*** Opening Study text ***

So we started a series of usability studies to get customer feedback on their entire journey. 

The research effort was fantastic at defining specific friction points in the consideration phases around the PDP. Certain information was missing on those pages that left people wondering if it was the right product for them. When people are not sure, they’re not going to buy.

Similarly, on the cart page, we identified a lot of friction around payment methods. Although there were several options, it wasn’t made apparent on the cart page. It wasn’t until you got deeper into checkout that you could note those options. It turned people away. 

The usability study and user feedback helped us pinpoint some areas to double down on, and we were able to make some of those quick fixes. We were also able to make more strategic recommendations around areas to follow up on, deploy A/B tests, and continue to explore the best solution for each problem. 

As a business moves forward, they start thinking about personalization.

Speaking of: sometimes, people get too excited about the prospects of personalization and just start slapping personalizations on their sites to see what happens. That’s a recipe for failure. Personalization should always be rooted in relevance:

Can we improve the relevance on the page and that value exchange?

Can we improve the value perceived and the value given to end-users by providing personalized experiences?

A.P.: From your experience, what UX elements help build trust in online shoppers?

Steven Shyne: When we say “trust,” we all think about the general things around security, compliance, accessibility, etc. When we think about UX and trust, we observed through usability studies and customer interviews that there are micro-moments that significantly impact people’s trust.

You might land on a website, and the navigation doesn’t work like you thought it would. Then, the page has some strange breakdown, and when you click a link that doesn’t lead you where it said it will. All these tiny things add up and erode trust. 

This is why it’s so important to understand and debug overall experiences. And that’s why we should pay attention to the constantly changing consumer behavior

I’m predicting that users will be less and less forgiving, able to endure only 3 to 4 bad micro-moments before they leave a store for good.

*** Closing Study text ***
*** Opening Extracted data ***

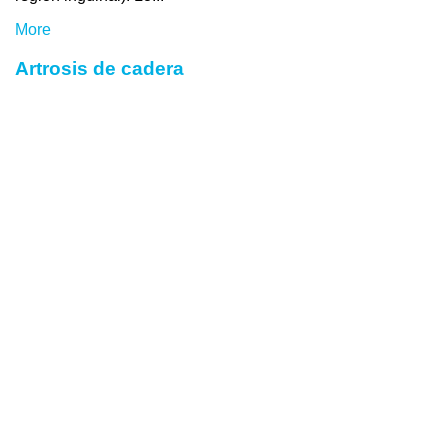
More
Artrosis de cadera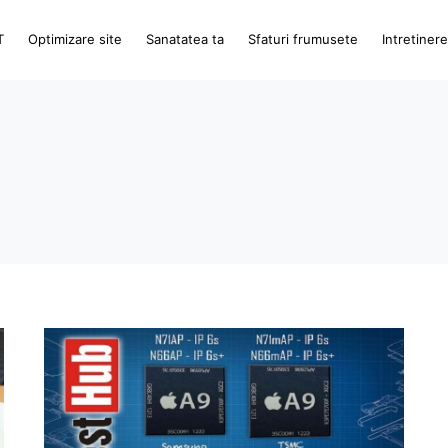
T
Optimizare site
Sanatatea ta
Sfaturi frumusete
Intretiner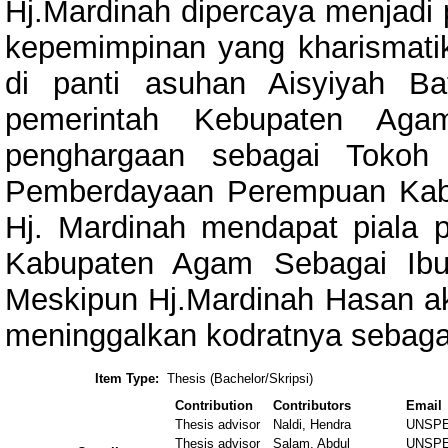
Hj.Mardinah dipercaya menjadi p
kepemimpinan yang kharismati
di panti asuhan Aisyiyah Ba
pemerintah Kebupaten Aga
penghargaan sebagai Tokoh
Pemberdayaan Perempuan Kabu
Hj. Mardinah mendapat piala
Kabupaten Agam Sebagai Ibu
Meskipun Hj.Mardinah Hasan akt
meninggalkan kodratnya sebaga
Item Type:
Thesis (Bachelor/Skripsi)
Contribution
Contributors
Email
Thesis advisor
Naldi, Hendra
UNSPE
Thesis advisor
Salam, Abdul
UNSPE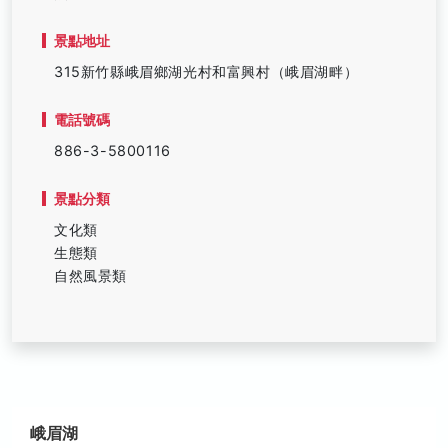
景點地址
315新竹縣峨眉鄉湖光村和富興村（峨眉湖畔）
電話號碼
886-3-5800116
景點分類
文化類
生態類
自然風景類
峨眉湖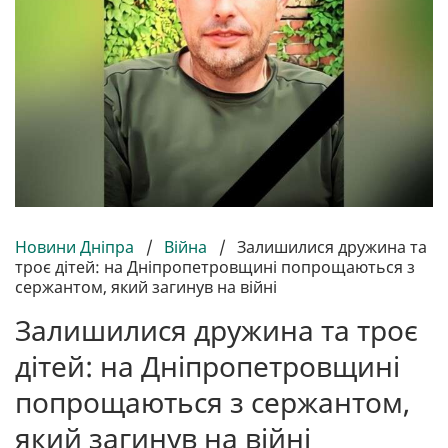
Новини Дніпра
/
Війна
/
Залишилися дружина та
троє дітей: на Дніпропетровщині попрощаються з
сержантом, який загинув на війні
Залишилися дружина та троє
дітей: на Дніпропетровщині
попрощаються з сержантом,
який загинув на війні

*** Closing Extracted data ***

* _Work to complete_:
List the tiny things that the interview text says "add up and erode trust." The entries are separate material and have no connection to the interview text.

* _Task result_:
- The navigation doesn't work the way you thought it would.
- The page has some strange breakdown.
- A link you click doesn't lead you where it said it will.